Como se tudo isto já não fosse bastante, Lucília Gago foi, e por diversas vezes e por vários deputados, instada a esclarecer em que consistia afinal e quais os autores da “campanha orquestrada contra o MP” a que, numa tão insidiosa quanto claríssima alusão ao chamado “Manifesto dos 50”, que tenho a honra de integrar, tem feito várias referências, desde logo na entrevista à RTP de 6 de Julho, e quem anda afinal “a reboque do ribombar dos tambores da ignorância e da superficialidade ou de uma contagiante e incauta maledicência, enraizada em pérfidos desígnios”, como se arrogou afirmar, em 4 de Setembro, no discurso da tomada de posse de 70 novos Procuradores Gerais Adjuntos.

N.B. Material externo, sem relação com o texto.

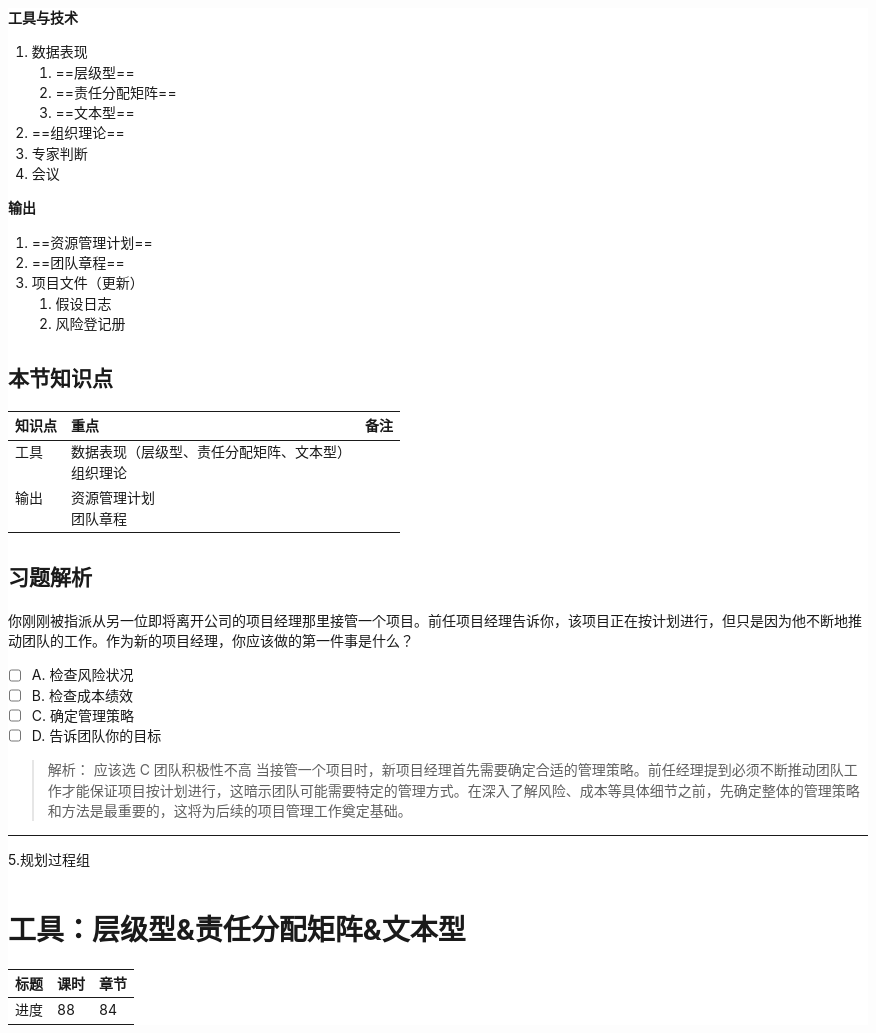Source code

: **工具与技术**
1. 数据表现
   1. ==层级型==
   2. ==责任分配矩阵==
   3. ==文本型==
2. ==组织理论==
3. 专家判断
4. 会议

**输出**
1. ==资源管理计划==
2. ==团队章程==
3. 项目文件（更新）
   1. 假设日志
   2. 风险登记册

## 本节知识点

| 知识点 | 重点 | 备注 |
| :--- | :--- | :--- |
| 工具 | 数据表现（层级型、责任分配矩阵、文本型）<br>组织理论 | |
| 输出 | 资源管理计划<br>团队章程 | |






## 习题解析

你刚刚被指派从另一位即将离开公司的项目经理那里接管一个项目。前任项目经理告诉你，该项目正在按计划进行，但只是因为他不断地推动团队的工作。作为新的项目经理，你应该做的第一件事是什么？

   - [ ] A. 检查风险状况
   - [ ] B. 检查成本绩效
   - [ ] C. 确定管理策略
   - [ ] D. 告诉团队你的目标

> 解析：
> 应该选 C
> 团队积极性不高
> 当接管一个项目时，新项目经理首先需要确定合适的管理策略。前任经理提到必须不断推动团队工作才能保证项目按计划进行，这暗示团队可能需要特定的管理方式。在深入了解风险、成本等具体细节之前，先确定整体的管理策略和方法是最重要的，这将为后续的项目管理工作奠定基础。





---
5.规划过程组

# 工具：层级型&责任分配矩阵&文本型

| 标题  | 课时  | 章节  |
| --- | --- | --- |
| 进度  | 88  | 84  |
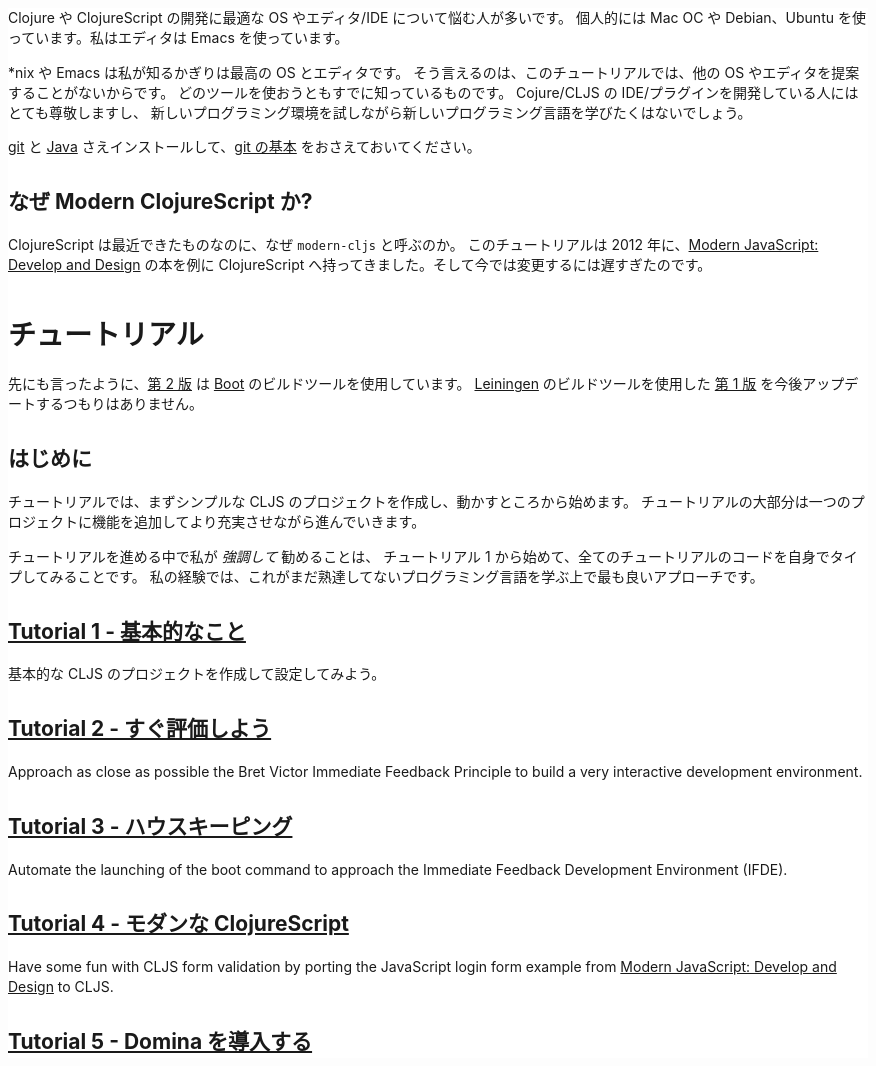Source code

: Clojure や ClojureScript の開発に最適な OS やエディタ/IDE について悩む人が多いです。
個人的には Mac OC や Debian、Ubuntu を使っています。私はエディタは Emacs を使っています。

*nix や Emacs は私が知るかぎりは最高の OS とエディタです。
そう言えるのは、このチュートリアルでは、他の OS やエディタを提案することがないからです。
どのツールを使おうともすでに知っているものです。
Cojure/CLJS の IDE/プラグインを開発している人にはとても尊敬しますし、
新しいプログラミング環境を試しながら新しいプログラミング言語を学びたくはないでしょう。

[git][16] と [Java][34] さえインストールして、[git の基本][17] をおさえておいてください。

## なぜ Modern ClojureScript か?

ClojureScript は最近できたものなのに、なぜ `modern-cljs` と呼ぶのか。
このチュートリアルは 2012 年に、[Modern JavaScript: Develop and Design][18] の本を例に ClojureScript
へ持ってきました。そして今では変更するには遅すぎたのです。

# チュートリアル

先にも言ったように、[第 2 版][1] は [Boot][3] のビルドツールを使用しています。
[Leiningen][4] のビルドツールを使用した [第 1 版][2] を今後アップデートするつもりはありません。

## はじめに

チュートリアルでは、まずシンプルな CLJS のプロジェクトを作成し、動かすところから始めます。
チュートリアルの大部分は一つのプロジェクトに機能を追加してより充実させながら進んでいきます。

チュートリアルを進める中で私が *強調して* 勧めることは、
チュートリアル 1 から始めて、全てのチュートリアルのコードを自身でタイプしてみることです。
私の経験では、これがまだ熟達してないプログラミング言語を学ぶ上で最も良いアプローチです。

## [Tutorial 1 - 基本的なこと][19]

基本的な CLJS のプロジェクトを作成して設定してみよう。

## [Tutorial 2 - すぐ評価しよう][20]

Approach as close as possible the Bret Victor Immediate Feedback Principle to build a very interactive development environment.

## [Tutorial 3 - ハウスキーピング][21]

Automate the launching of the boot command to approach the Immediate Feedback Development Environment (IFDE).

## [Tutorial 4 - モダンな ClojureScript][22]

Have some fun with CLJS form validation by porting the JavaScript login form
example from [Modern JavaScript: Develop and Design][18] to CLJS.

## [Tutorial 5 - Domina を導入する][23]


[1]: https://github.com/magomimmo/modern-cljs/tree/master/doc/second-edition
[2]: https://github.com/magomimmo/modern-cljs/tree/master/doc/first-edition
[3]: https://github.com/boot-clj/boot
[4]: http://leiningen.org/
[5]: https://github.com/clojure/clojurescript.git
[6]: https://github.com/clojure/clojurescript/wiki/Quick-Start#running-clojurescript-on-nodejs
[7]: http://www.clojurebook.com/
[8]: http://pragprog.com/book/shcloj2/programming-clojure
[9]: http://www.joyofclojure.com/
[10]: http://shop.oreilly.com/product/0636920025139.do
[11]: http://mitpress.mit.edu/sicp/
[12]: http://racket-lang.org/
[13]: http://mitpress.mit.edu/sicp/full-text/book/book.html
[14]: http://ocw.mit.edu/courses/electrical-engineering-and-computer-science/6-001-structure-and-interpretation-of-computer-programs-spring-2005/index.htm
[15]: http://www.paulgraham.com/onlisp.html
[16]: http://git-scm.com/
[17]: http://git-scm.com/documentation
[18]: http://www.larryullman.com/books/modern-javascript-develop-and-design/
[19]: https://github.com/naoiwata/modern-cljs/blob/translate-japanese-se/doc/second-edition/tutorial-01.md
[20]: https://github.com/naoiwata/modern-cljs/blob/translate-japanese-se/doc/second-edition/tutorial-02.md
[21]: https://github.com/naoiwata/modern-cljs/blob/translate-japanese-se/doc/second-edition/tutorial-03.md
[22]: https://github.com/naoiwata/modern-cljs/blob/translate-japanese-se/doc/second-edition/tutorial-04.md
[23]: https://github.com/naoiwata/modern-cljs/blob/translate-japanese-se/doc/second-edition/tutorial-05.md
[24]: https://github.com/levand/domina
[25]: https://github.com/naoiwata/modern-cljs/blob/translate-japanese-se/doc/second-edition/tutorial-06.md
[26]: https://github.com/naoiwata/modern-cljs/blob/translate-japanese-se/doc/second-edition/tutorial-07.md
[27]: https://github.com/naoiwata/modern-cljs/blob/translate-japanese-se/doc/second-edition/tutorial-08.md
[28]: https://github.com/naoiwata/modern-cljs/blob/translate-japanese-se/doc/second-edition/tutorial-09.md
[29]: https://github.com/naoiwata/modern-cljs/blob/translate-japanese-se/doc/second-edition/tutorial-10.md
[30]: https://github.com/naoiwata/modern-cljs/blob/translate-japanese-se/doc/second-edition/tutorial-11.md
[31]: https://github.com/naoiwata/modern-cljs/blob/translate-japanese-se/doc/second-edition/tutorial-12.md
[32]: https://github.com/naoiwata/modern-cljs/blob/translate-japanese-se/doc/second-edition/tutorial-13.md
[33]: https://github.com/naoiwata/modern-cljs/blob/translate-japanese-se/doc/second-edition/tutorial-14.md
[34]: https://github.com/clojure/clojurescript.git
[35]: https://github.com/naoiwata/modern-cljs/blob/translate-japanese-se/doc/second-edition/tutorial-15.md
[36]: https://github.com/naoiwata/modern-cljs/blob/translate-japanese-se/doc/second-edition/tutorial-16.md
[37]: https://github.com/naoiwata/modern-cljs/blob/translate-japanese-se/doc/second-edition/tutorial-17.md
[38]: https://github.com/naoiwata/modern-cljs/blob/translate-japanese-se/doc/second-edition/tutorial-18.md
[39]: https://github.com/naoiwata/modern-cljs/blob/translate-japanese-se/doc/second-edition/tutorial-19.md
[40]: https://github.com/naoiwata/modern-cljs/blob/translate-japanese-se/doc/second-edition/tutorial-20.md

Ora, Lucília Gago, numa atitude bem demonstrativa da completa falta de ética e de coragem para assumir responsabilidades, esquivou-se a tais perguntas muito directas e claras, e “corajosamente” e não respondeu! Para quem não está, nem quer estar, habituado ao contraditório e não tem frontalidade cívica, é de facto mais fácil atacar indirectamente e difamar pelas costas do que falar e criticar directa e claramente!…

Aliás, Sua Excelência também não esclareceu por que razão proibiu, em Fevereiro de 2024, os agentes do MP de participarem na Conferência “Mega-Processos – Quando a Justiça Criminal é especialmente complexa”, realizada em 8 e 9 de Fevereiro com o apoio do Conselho Superior da Magistratura, na qual foi apresentado um estudo elaborado pelo Gabinete de Apoio aos Magistrados Judiciais do qual resultava que 49% dos inquéritos-crime a cargo do MP demoraram mais de 3 anos a serem concluídos e 6% mais de 7 anos! E, claro, também nada esclareceu quanto ao inefável processo disciplinar (inquérito entretanto arquivado) instaurado contra a Procuradora Maria José Fernandes pelo grave e intolerável “delito” de ter ousado expressar a sua opinião sobre uma série de aspectos da actuação do MP, muitos deles directamente relacionados com as questões suscitadas pelo “Manifesto dos 50” e com as que foram agora colocadas pelos deputados.

Não podendo, de igual modo, deixar de se estranhar e criticar o formato desta audição, demasiado curta, com uma única ronda de perguntas dos deputados e com 2 períodos de cerca de 20 minutos para Lucília Gago (o que lhe permitiu eximir-se a ser confrontada numa eventual segunda volta com a sua arrogante ausência de resposta às questões mais relevantes directamente colocadas na primeira ronda), o certo é que a mesma audição serviu, porém, para retirar e confirmar três conclusões essenciais:

1.ª Para a actual Procuradora-Geral, em matéria do MP que ela dirige, “tudo tem corrido normalmente”, não há situações anómalas a reparar nem quaisquer erros, mais graves ou menos graves, a corrigir e, sobretudo, não há quaisquer responsabilidades a assumir pela própria. 

2.ª Face à situação existente, em particular na Justiça Criminal, e a esta postura, manifesto se torna que a Dra. Lucília Gago não tem nem dimensão ética nem estatura cívica para desempenhar o cargo em que se encontra. Fez muito mal à Justiça e ao próprio MP e deixa uma herança muito pesada, não apenas de erros e vícios acumulados como também da pior cegueira de que se pode padecer, que é a daqueles que veem, mas não querem ver.

3.ª Fica assim a claro que, quer os critérios de escolha e a missão atribuída ao novo Procurador-Geral da República, quer as medidas políticas, legislativas e organizativas que devem ser adoptadas para evitar a repetição dos desmandos conhecidos (violações do segredo de Justiça, condenações antecipadas e na praça pública, abuso da utilização e da duração das escutas telefónicas, detenções e “Averiguações Preventivas” injustificadas, ostensivo incumprimento dos prazos, ausência de efectivo controlo hierárquico sobre o que cada Procurador faz, etc.), porque dizem respeito não a uma qualquer elite mas à generalidade dos cidadãos, devem poder ser ampla, franca e responsavelmente debatidos.

António Garcia Pereira

Um comentário a “A audição parlamentar da Procuradora-Geral da República – uma lástima!”

  1. José diz:

    Sem palavras! Ou apenas umas poucas: Brilhante, como é habitual!